What you are asked to do | Starting with the line that contains "994 795 53.7" and stopping after the line that contains "663 796 57.1", copy the entries below exactly. Include nothing else.
══ Source information ══
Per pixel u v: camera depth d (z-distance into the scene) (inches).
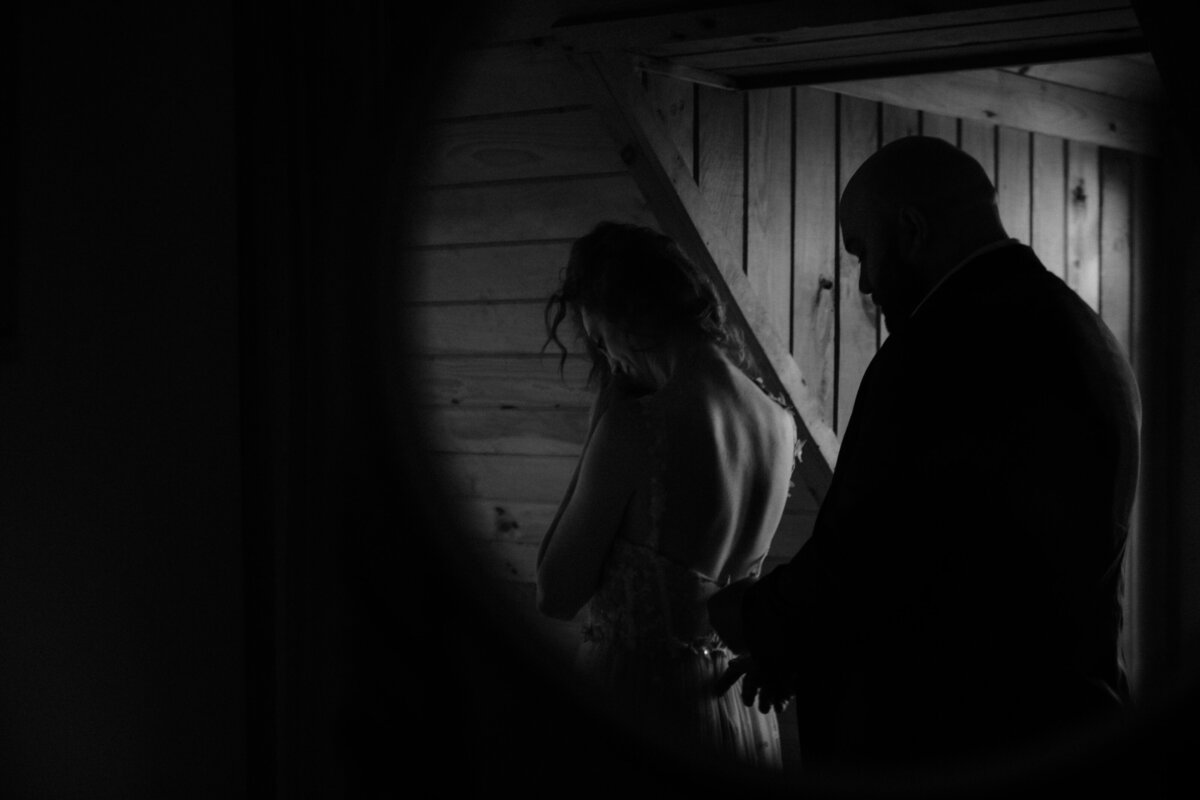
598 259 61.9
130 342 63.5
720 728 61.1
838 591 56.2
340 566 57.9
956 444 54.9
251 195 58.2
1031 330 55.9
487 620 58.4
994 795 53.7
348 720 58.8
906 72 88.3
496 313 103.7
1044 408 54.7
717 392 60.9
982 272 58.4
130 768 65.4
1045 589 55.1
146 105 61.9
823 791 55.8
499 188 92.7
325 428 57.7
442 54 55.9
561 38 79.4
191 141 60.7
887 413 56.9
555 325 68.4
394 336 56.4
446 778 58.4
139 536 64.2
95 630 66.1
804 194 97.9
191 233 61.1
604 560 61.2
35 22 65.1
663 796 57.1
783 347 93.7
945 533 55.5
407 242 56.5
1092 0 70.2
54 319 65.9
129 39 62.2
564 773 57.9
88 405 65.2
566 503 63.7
═══
══ Source information ══
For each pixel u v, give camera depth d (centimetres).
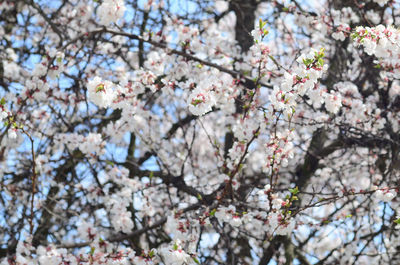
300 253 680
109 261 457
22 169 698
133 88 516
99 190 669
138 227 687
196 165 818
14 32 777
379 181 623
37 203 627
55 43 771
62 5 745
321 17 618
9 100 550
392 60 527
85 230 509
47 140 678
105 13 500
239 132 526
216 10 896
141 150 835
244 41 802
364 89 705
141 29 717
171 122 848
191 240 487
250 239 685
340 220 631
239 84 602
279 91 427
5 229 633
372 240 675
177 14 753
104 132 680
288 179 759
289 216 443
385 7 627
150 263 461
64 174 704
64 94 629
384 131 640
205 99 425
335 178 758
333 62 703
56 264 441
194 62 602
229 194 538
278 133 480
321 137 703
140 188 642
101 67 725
═══
Exercise response |
994 795 53.7
348 720 58.8
906 72 88.3
496 313 103.7
1044 408 54.7
717 392 60.9
982 272 58.4
130 768 65.4
1045 589 55.1
146 105 61.9
823 791 55.8
499 188 92.7
325 428 57.7
442 54 55.9
561 38 79.4
191 141 60.7
887 413 56.9
555 325 68.4
394 336 56.4
446 778 58.4
139 536 64.2
95 630 66.1
804 194 97.9
191 233 61.1
604 560 61.2
35 22 65.1
663 796 57.1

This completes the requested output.